Let’s be frank: in the United States, we’re bad at talking about race. Whether it’s because we’re worried it will be offensive or insensitive or simply because it’s the way many of us were raised, we’re especially bad at talking about race in mixed-race groups. So what happens when two people in a relationship come from different backgrounds? Navigating those differences can demand some serious conversations and openness, but with 17% of U.S. newlyweds married to someone of a different race or ethnicity, there are a lot of incredible people doing the hard work of communicating across cultural barriers.

The Many Shades Of Communication

Among interracial and intercultural couples, linguistic barriers are to be expected, particularly among those who weren’t raised speaking the same language. But while it’s relatively easy to accommodate for such barriers, many of the couples we spoke to highlighted more subtle, yet equally pressing concerns, such as use of sarcasm, interrupting in conversation, and directness of speech.

In discussing differences in their communication styles, Ginna and Jill discussed their struggles with Jill’s tendency to interrupt. What helped them sort things out? Linguistics! Ginna, who is an Alaskan Native, saw interrupting as an extreme form of rudeness and was interested to learn that interrupting among American Jews, especially those from New York, is a sign of engagement. 

On the other hand, Jennifer, who is white, struggles with the blunt nature of much Korean communication. Though her husband came to the United States as an infant and doesn’t actually speak much Korean, he’s naturally adopted many of these communication norms. That can mean things come across a little harsher than they’re meant to. What just about every couple said, though, was that whatever the communication differences, what matters is that it’s happening. Ginna even advocates for what some might call over-communicating because it can prevent more serious misunderstandings.

Family Matters

Clear lines of communication can make a huge difference in how close couples feel and how able they are to navigate conflict, but while we may want to think of relationships as happening between two people, extended family – especially parents – play a huge role in the life of the couple. Jennifer described difficulty with her husband’s deference to his parents, which in Korean culture is an expected part of respecting one’s elders, and particular one’s parents, to whom you’re indebted for your very existence. 

Of course, family tensions go both ways; Jennifer’s husband expressed concern that patriarchal Korean culture can be offensive from a Western perspective. And as another couple, Oscar and Sarah noted, the intersection of Western feminism and more traditional expectations of women can quickly become complicated. Sarah often feels ashamed that she’s chosen to take on more domestic roles – her choice, but one made within the context of her marriage to a Hispanic man whose family expects that from her. Of course, we don’t make any of our choices outside a complex system of cultural and social expectations, and making the right choices for yourself and your relationship means negotiating a lot of competing claims on your loyalty and affections.

A World Of Wealth

All of the couples we spoke to about their experiences as interracial and intercultural relationships saw clear challenges to coming from different backgrounds, but perhaps more importantly, they felt that their relationship opened them to a rich world of experiences and traditions they wouldn’t have exposure to otherwise. 
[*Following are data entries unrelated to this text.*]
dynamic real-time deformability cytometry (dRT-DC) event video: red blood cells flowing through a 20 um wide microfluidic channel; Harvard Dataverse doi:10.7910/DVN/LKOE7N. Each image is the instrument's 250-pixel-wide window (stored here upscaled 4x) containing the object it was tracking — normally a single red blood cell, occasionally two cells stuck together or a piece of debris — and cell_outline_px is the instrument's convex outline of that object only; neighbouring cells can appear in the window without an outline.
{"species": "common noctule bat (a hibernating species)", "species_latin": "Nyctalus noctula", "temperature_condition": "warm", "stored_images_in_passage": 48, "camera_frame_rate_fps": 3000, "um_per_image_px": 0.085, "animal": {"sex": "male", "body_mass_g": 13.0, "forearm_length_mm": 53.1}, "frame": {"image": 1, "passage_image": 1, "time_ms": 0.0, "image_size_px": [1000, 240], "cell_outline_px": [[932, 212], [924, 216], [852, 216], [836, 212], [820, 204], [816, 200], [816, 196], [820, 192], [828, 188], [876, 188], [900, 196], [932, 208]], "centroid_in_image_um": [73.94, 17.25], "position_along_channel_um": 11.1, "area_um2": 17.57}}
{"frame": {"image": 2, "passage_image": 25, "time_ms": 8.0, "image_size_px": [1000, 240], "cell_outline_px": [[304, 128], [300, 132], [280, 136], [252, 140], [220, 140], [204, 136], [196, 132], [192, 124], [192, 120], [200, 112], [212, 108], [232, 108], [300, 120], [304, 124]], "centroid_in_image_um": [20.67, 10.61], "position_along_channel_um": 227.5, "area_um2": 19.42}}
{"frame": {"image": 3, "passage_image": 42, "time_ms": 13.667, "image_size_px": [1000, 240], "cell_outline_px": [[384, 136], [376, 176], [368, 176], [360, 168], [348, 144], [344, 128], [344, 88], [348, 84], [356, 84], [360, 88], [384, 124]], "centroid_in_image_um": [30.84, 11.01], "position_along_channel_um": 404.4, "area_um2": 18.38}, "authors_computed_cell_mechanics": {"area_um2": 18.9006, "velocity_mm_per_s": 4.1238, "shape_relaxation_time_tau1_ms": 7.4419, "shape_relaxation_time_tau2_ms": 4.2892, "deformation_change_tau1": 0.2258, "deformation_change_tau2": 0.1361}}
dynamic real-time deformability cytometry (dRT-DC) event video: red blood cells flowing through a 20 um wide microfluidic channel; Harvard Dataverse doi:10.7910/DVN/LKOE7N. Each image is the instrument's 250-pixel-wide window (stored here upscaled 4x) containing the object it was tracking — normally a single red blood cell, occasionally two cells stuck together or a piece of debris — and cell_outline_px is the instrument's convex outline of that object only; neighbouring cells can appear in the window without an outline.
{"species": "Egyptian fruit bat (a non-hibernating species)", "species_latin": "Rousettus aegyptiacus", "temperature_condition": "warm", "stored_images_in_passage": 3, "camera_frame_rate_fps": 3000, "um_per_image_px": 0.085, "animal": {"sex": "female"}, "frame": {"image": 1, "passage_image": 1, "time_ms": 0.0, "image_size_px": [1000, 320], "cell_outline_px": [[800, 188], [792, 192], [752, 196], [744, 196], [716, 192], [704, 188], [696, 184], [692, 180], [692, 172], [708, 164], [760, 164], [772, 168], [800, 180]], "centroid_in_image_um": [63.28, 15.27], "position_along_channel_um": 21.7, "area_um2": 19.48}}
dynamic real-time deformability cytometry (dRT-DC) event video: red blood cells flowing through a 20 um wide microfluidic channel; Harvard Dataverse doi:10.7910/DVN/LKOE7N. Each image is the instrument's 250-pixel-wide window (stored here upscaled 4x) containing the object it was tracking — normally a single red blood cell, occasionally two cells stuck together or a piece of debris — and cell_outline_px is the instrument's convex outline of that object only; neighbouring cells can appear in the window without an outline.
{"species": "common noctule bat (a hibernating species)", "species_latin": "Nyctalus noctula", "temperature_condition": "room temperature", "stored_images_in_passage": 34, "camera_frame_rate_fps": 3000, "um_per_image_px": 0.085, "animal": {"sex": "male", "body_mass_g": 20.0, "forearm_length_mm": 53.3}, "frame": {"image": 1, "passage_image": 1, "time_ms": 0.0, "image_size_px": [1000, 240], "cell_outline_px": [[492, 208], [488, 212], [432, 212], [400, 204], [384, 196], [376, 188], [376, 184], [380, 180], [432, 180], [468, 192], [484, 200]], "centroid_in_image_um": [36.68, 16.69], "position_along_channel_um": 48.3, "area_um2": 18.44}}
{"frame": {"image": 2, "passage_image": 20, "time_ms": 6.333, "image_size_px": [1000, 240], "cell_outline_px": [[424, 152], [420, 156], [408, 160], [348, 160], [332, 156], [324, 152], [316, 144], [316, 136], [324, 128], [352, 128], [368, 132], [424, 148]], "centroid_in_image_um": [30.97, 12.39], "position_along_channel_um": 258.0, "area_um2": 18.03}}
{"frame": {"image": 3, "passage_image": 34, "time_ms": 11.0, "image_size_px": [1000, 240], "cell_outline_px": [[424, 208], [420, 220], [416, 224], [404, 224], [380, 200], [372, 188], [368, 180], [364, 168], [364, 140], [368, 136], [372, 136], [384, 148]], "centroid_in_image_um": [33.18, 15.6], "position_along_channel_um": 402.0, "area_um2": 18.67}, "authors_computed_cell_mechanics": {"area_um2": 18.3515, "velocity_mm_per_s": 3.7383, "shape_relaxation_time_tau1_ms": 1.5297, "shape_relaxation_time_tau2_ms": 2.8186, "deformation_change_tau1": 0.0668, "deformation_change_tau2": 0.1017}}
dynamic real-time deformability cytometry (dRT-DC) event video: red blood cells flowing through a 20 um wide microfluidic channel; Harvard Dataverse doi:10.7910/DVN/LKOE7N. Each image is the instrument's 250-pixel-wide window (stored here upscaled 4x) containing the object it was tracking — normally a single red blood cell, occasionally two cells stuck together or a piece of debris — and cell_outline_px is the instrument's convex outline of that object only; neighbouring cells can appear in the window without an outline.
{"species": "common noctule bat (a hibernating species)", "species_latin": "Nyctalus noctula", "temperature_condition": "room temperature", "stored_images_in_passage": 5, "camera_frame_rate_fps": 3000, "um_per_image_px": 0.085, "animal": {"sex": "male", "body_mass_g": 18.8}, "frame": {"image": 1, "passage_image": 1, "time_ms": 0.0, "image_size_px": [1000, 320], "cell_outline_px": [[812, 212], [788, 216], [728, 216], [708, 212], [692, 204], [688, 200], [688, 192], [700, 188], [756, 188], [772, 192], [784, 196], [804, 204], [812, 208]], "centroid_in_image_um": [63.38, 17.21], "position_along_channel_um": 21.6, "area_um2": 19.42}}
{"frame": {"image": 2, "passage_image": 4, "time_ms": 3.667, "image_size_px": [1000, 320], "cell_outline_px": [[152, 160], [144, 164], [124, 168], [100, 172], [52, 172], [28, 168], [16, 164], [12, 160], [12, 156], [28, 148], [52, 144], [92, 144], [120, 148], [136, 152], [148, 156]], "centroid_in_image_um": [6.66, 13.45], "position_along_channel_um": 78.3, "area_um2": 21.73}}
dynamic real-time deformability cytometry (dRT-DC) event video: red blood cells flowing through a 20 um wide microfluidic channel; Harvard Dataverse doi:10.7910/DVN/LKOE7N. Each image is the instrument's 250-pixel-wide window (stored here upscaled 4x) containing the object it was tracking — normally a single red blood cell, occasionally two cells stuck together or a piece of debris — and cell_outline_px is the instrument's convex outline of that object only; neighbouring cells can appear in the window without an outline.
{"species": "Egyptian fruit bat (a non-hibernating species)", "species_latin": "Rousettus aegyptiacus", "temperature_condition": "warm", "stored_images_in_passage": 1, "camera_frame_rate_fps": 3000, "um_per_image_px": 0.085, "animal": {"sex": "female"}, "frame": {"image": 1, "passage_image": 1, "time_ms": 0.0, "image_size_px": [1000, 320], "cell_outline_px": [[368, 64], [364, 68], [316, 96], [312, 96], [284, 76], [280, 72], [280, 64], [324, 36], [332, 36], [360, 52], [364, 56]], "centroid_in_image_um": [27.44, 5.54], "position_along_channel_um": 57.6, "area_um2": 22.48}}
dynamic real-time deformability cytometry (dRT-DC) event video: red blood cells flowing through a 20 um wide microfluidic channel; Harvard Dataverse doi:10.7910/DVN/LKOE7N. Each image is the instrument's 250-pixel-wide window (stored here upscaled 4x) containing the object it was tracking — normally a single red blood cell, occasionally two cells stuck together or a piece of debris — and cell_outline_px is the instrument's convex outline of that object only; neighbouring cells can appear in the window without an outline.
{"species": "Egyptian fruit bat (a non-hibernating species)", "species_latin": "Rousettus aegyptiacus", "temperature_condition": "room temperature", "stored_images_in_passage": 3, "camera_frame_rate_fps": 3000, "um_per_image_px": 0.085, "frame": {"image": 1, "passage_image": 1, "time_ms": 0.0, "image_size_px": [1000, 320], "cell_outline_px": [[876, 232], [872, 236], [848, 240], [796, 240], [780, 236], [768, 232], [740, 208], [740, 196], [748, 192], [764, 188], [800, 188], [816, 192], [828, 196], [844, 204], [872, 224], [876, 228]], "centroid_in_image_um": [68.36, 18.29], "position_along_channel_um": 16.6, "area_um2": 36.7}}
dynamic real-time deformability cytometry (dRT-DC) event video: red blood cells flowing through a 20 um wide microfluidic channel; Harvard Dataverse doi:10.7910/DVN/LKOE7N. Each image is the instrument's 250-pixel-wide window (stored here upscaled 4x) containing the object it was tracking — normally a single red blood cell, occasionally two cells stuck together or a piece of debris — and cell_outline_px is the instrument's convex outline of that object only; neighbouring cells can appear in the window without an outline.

June and Mike, who are Japanese and American citizens, respectively, noted that knowing there are significant gaps makes them more tolerant of each other’s differences, whether those stem from culture or from personality. For couples who share a background, on the other hand, it’s easy to assume you also share a life philosophy or past experiences, even when that isn’t true. That can create conflict in its own way when those assumptions suddenly prove false. But for these couples, being open to differences, talking about the hard stuff, and advocating for each other in a world that doesn’t always take difference in stride has made them stronger.